Here's the next instalment, as promised.
I interviewed three young entrepreneurs making a difference to the food business. The kind that you and me want to have on an everyday basis coz we can't (or don't want to) cook ourselves.
Of course dabbas and dabbawalahs have been around for a long time. What started as a Bombay phenomenon has now become a nationwide cottage industry. The difference with these ventures is that they are building brands and have bigtime scale up plans.
Vinamra Pandiya and Ashwini Rathod run Mom's Kitchen in Pune which provides simple, homely food to the young working professional. On the other hand, Cyrus Driver's Calorie Care caters calorie counted meals for the health conscious at the upper end of the market.
The full story 'New Age Dabbawalahs' is published in this week's Businessworld and can be read here. A more detailed interview is featured below.
Interview with Vinamra Pandiya and Ashwini Rathod
Company: Mom's Kitchen
Founded: September 1 2006
Educational background: Vinamra (IT BHU 2005 batch, Infosys from campus placement); Aswini Rathod (NIT Allahabad 2005 batch, Cognizant from campus placement).
Vinamra and I are childhood friends. He graduated from IT BHU in 2005 and I passed out of NIT Allahabad the same year. I joined Cognizant while he was in Infosys. Initially we were in Bangalore, then we moved to Pune.

- [Task description]: Pick up the post on new-age dabbawalahs after its last sentence and keep writing it. The data that comes next has nothing to do with the dabbawalah post.

- [Stored data]:
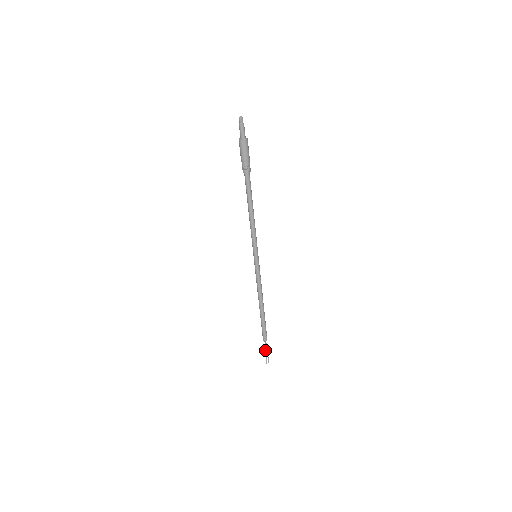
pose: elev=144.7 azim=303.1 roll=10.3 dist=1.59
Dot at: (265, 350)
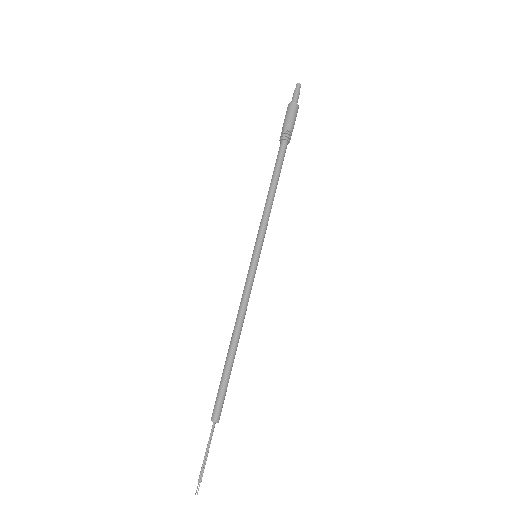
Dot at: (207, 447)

- [Exercise answer]:
We had big dreams in our college days. Ki kuch karna hai. That coupled with the frustration of working in a big company ("at the end of the day you know, you do nothing!) led to the idea of starting a business.
Being bachelors living alone we sensed that there was a big gap in food. It is a very fragmented industry. And from the beginning we knew ki hamein khana ghar ghar pahunchana hai. We ourselves used to order a local dabba. But we felt there in no 'brand name' in this business.
Vinamra left his job while I continued to work for a while, to provide some support. We both put in Rs 1 lakh each to start it off.
Neither of us had experience in the food business, or any business for that matter. We took 1-2 months figuring out how to do and what to do.
The name, we felt was most important. The name 'Mom's Kitchen' came to Vinamra at 3 in the morning. The nect thing we did was design a logo and then a website.
Next came the cooking part. We decided to bring a couple of workers from my college mess. We didn't anyone too experienced, but someone who would learn quickly our style of doing things. The food we wanted was very simple, the way moms cook at home, with minimum of tel and masala.
They were in a government job, we convinced them to move from Allahabad to Pune and work with us.
We took a flat at Pashan Road on rent to set up the kitchen. Although the rental should have been around Rs 4000 we had to shell out Rs 7000 because we were using it for Mom's kitchen. The workers were provided accomodation in the same flat.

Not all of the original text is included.